(Beginning of Provided data)

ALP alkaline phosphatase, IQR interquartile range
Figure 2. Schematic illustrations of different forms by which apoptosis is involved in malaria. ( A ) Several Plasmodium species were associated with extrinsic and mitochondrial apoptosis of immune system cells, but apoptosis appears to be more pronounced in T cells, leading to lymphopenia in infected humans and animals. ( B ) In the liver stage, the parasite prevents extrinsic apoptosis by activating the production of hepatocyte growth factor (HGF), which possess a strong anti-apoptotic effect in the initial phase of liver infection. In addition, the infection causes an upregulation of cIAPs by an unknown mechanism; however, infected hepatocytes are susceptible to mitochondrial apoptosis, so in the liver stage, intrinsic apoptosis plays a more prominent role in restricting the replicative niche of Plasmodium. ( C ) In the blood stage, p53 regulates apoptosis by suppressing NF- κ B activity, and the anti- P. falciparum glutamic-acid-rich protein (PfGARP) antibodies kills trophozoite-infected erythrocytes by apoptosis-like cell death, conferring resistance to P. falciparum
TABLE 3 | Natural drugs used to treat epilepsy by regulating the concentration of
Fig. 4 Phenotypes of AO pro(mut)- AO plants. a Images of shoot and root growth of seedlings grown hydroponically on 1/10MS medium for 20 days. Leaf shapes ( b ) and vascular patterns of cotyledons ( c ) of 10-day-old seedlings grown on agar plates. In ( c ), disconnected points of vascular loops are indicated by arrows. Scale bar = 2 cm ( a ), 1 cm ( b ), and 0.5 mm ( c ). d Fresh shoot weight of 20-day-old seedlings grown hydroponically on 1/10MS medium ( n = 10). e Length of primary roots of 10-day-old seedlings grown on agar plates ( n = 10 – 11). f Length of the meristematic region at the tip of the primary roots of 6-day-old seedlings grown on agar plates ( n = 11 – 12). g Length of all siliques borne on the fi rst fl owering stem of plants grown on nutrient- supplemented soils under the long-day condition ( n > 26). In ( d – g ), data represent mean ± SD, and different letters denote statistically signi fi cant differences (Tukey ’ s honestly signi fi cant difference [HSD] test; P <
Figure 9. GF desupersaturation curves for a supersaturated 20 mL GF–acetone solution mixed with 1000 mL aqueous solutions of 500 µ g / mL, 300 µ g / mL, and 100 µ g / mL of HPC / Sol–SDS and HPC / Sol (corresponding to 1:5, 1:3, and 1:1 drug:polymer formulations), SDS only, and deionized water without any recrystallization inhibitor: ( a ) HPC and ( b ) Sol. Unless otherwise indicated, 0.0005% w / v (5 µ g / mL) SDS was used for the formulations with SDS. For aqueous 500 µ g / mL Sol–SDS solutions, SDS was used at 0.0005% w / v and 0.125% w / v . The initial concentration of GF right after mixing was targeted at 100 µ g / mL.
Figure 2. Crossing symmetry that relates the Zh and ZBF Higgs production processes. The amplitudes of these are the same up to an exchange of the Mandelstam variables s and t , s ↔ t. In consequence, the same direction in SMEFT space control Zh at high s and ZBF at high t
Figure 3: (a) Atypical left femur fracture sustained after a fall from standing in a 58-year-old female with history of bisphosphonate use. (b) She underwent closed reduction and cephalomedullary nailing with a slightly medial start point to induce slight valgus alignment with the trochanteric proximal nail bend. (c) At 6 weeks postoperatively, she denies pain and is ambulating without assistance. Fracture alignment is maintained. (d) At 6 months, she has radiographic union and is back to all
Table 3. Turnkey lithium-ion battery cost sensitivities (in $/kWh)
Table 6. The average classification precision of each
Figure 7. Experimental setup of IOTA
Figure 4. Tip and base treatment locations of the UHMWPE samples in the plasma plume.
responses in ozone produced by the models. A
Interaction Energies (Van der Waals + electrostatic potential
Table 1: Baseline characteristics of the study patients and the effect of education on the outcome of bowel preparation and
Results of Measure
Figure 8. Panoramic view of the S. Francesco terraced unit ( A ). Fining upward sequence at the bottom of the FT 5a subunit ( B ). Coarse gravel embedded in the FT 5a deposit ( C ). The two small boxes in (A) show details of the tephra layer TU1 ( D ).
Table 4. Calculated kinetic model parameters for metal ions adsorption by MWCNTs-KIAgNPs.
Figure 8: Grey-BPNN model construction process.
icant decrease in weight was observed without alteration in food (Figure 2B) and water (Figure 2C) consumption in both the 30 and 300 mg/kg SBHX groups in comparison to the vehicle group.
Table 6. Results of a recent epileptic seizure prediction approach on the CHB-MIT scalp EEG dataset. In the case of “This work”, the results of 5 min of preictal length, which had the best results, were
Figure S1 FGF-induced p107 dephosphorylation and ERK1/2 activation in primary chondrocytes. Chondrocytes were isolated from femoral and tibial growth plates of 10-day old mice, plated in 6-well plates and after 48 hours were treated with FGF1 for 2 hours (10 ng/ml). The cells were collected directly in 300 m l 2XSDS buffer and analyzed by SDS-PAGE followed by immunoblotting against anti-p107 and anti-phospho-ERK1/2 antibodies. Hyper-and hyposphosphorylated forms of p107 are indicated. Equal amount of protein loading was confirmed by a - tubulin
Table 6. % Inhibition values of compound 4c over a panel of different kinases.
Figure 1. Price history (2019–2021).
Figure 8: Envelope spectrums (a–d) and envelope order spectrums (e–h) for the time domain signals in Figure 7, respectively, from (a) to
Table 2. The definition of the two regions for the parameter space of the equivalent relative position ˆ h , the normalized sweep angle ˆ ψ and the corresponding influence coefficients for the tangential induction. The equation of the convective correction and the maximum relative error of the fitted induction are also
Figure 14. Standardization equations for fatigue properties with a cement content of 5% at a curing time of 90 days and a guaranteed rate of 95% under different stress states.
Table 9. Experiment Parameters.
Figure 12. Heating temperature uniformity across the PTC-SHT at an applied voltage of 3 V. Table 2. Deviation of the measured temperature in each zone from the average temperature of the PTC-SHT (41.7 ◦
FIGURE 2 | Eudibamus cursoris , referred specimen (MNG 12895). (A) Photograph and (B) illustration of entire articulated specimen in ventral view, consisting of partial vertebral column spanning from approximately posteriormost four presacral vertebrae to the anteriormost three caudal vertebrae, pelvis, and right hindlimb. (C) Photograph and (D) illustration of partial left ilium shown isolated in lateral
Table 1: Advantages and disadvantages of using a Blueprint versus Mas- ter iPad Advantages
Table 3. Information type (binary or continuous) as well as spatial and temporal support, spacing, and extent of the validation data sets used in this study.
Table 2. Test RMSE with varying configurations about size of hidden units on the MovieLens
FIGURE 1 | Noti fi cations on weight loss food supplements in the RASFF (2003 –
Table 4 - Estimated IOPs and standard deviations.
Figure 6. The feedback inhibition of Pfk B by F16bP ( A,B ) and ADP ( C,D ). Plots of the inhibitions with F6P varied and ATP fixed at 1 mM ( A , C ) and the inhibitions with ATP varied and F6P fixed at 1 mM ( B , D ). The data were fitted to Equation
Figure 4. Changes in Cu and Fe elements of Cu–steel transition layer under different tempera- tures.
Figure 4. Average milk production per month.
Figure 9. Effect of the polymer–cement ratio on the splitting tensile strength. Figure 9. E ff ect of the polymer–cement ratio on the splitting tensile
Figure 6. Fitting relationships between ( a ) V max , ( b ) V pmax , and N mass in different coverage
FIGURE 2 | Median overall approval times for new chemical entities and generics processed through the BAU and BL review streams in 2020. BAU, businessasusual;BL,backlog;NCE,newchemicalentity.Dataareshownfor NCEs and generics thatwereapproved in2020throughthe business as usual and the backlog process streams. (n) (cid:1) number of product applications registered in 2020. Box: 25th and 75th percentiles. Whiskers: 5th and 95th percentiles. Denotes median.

(End of Provided data)

Could you write out only the lines of the listing above from the one that contains "Table 2. Test" through its final line, exactly and inclusive?

Table 2. Test RMSE with varying configurations about size of hidden units on the MovieLens
FIGURE 1 | Noti fi cations on weight loss food supplements in the RASFF (2003 –
Table 4 - Estimated IOPs and standard deviations.
Figure 6. The feedback inhibition of Pfk B by F16bP ( A,B ) and ADP ( C,D ). Plots of the inhibitions with F6P varied and ATP fixed at 1 mM ( A , C ) and the inhibitions with ATP varied and F6P fixed at 1 mM ( B , D ). The data were fitted to Equation
Figure 4. Changes in Cu and Fe elements of Cu–steel transition layer under different tempera- tures.
Figure 4. Average milk production per month.
Figure 9. Effect of the polymer–cement ratio on the splitting tensile strength. Figure 9. E ff ect of the polymer–cement ratio on the splitting tensile
Figure 6. Fitting relationships between ( a ) V max , ( b ) V pmax , and N mass in different coverage
FIGURE 2 | Median overall approval times for new chemical entities and generics processed through the BAU and BL review streams in 2020. BAU, businessasusual;BL,backlog;NCE,newchemicalentity.Dataareshownfor NCEs and generics thatwereapproved in2020throughthe business as usual and the backlog process streams. (n) (cid:1) number of product applications registered in 2020. Box: 25th and 75th percentiles. Whiskers: 5th and 95th percentiles. Denotes median.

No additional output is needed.